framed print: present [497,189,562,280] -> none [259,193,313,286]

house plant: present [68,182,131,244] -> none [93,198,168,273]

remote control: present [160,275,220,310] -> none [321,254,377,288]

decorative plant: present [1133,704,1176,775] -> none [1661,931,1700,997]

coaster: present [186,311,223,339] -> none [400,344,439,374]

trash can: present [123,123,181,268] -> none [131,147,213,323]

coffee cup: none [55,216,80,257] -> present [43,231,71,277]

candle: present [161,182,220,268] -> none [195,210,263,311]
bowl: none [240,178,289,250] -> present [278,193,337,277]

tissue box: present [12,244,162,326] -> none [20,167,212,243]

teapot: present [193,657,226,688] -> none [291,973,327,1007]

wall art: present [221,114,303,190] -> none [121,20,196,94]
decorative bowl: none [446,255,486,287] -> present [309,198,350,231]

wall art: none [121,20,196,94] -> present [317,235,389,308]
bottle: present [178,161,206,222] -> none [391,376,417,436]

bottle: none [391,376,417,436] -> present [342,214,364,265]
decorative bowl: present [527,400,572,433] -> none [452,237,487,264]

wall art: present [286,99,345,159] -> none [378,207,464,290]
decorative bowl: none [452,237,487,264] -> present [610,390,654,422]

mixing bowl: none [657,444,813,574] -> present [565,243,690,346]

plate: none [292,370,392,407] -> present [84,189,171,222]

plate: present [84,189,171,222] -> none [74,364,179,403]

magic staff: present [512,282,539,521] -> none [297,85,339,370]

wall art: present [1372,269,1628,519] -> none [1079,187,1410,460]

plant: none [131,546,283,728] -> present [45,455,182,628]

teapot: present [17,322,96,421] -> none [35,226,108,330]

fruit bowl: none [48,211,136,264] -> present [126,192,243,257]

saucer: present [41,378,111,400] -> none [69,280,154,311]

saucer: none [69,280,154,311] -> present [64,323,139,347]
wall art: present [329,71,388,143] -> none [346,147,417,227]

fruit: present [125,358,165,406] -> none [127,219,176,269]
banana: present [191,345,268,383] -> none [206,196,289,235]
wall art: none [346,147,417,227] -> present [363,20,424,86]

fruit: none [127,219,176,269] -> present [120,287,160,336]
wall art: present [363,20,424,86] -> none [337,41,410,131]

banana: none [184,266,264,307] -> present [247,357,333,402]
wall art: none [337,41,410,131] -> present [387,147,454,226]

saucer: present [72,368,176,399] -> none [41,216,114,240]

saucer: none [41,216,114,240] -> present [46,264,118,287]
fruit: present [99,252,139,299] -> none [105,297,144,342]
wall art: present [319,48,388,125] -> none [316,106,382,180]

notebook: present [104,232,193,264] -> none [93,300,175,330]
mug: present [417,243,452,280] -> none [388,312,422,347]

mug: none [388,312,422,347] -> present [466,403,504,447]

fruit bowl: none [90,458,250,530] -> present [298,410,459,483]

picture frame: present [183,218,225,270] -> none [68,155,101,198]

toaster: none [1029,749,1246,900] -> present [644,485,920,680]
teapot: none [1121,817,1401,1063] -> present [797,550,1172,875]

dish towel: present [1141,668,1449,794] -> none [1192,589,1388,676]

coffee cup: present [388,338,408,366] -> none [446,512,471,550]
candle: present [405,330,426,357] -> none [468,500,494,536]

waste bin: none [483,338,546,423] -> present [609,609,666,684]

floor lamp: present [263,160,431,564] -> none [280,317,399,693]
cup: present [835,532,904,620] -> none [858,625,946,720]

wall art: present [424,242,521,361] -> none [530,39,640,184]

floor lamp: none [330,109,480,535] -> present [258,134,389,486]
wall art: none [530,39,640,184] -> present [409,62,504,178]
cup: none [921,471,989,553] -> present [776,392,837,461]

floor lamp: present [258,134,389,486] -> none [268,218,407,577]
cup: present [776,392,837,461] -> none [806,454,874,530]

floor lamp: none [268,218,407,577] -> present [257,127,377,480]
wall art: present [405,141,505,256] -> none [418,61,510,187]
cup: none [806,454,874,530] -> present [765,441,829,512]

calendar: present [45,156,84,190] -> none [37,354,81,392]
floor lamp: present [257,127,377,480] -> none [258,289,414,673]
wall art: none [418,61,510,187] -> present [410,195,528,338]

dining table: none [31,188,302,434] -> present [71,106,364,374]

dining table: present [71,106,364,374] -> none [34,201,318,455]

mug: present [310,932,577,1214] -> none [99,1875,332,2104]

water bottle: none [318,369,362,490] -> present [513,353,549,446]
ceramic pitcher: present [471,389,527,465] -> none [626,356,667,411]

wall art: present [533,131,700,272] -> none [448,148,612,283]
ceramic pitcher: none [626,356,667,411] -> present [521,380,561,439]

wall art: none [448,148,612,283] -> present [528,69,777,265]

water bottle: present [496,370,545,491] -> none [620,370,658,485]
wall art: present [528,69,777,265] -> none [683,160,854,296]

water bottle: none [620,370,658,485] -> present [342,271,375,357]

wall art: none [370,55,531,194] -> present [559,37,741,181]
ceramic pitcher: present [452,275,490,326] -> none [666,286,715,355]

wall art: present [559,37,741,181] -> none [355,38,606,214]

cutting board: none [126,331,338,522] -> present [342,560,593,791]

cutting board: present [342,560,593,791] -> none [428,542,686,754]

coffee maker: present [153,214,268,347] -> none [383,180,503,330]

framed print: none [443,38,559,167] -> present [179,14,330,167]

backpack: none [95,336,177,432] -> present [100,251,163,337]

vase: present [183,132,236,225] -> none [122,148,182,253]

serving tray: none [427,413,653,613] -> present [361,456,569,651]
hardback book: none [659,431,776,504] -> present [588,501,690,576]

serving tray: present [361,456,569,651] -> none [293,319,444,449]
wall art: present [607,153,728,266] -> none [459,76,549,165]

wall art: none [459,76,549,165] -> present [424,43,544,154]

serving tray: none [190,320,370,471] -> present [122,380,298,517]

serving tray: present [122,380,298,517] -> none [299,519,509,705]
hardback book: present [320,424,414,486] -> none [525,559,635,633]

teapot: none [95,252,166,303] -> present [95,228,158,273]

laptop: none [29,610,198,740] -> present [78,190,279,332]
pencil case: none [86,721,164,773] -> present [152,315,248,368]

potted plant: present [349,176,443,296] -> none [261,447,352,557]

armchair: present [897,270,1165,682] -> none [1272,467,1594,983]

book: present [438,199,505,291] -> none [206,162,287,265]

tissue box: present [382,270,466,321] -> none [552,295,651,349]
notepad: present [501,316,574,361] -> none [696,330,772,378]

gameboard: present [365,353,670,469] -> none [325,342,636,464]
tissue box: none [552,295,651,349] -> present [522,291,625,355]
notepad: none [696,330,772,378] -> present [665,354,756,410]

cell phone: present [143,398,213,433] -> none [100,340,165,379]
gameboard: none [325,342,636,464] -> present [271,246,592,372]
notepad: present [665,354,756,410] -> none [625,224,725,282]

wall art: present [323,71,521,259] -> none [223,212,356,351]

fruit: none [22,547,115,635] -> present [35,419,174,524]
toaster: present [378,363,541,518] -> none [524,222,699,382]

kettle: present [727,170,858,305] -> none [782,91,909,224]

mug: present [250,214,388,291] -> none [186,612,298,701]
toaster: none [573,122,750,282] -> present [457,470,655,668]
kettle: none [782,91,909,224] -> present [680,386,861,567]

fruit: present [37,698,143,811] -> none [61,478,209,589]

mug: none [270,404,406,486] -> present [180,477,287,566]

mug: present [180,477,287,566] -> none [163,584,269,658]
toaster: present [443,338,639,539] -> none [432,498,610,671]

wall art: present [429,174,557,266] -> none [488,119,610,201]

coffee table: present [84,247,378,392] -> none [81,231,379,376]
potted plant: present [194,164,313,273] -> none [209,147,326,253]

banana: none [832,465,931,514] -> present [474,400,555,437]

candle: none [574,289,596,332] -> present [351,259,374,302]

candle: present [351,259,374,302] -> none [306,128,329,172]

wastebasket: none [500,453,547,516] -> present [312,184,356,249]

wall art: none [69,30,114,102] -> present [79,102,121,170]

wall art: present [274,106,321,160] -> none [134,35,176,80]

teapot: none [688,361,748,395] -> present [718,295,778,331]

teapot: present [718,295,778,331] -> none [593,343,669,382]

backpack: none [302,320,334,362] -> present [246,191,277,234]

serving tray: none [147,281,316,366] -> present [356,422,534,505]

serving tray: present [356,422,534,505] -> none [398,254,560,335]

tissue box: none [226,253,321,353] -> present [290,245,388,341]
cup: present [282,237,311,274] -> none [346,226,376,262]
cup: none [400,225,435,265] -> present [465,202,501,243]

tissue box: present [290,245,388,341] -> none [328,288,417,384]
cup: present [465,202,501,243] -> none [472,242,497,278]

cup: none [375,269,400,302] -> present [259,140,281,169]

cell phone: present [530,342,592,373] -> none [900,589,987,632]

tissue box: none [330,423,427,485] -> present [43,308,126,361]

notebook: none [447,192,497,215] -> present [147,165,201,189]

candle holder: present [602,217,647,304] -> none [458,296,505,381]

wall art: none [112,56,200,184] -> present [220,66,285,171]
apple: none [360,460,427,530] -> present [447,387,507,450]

Your objective
Take the line above containing "plate: none [292,370,392,407]", the line containing "wall art: present [1372,269,1628,519]", and all lines in between, and copy them exactly without anything else.

Reply
plate: none [292,370,392,407] -> present [84,189,171,222]

plate: present [84,189,171,222] -> none [74,364,179,403]

magic staff: present [512,282,539,521] -> none [297,85,339,370]

wall art: present [1372,269,1628,519] -> none [1079,187,1410,460]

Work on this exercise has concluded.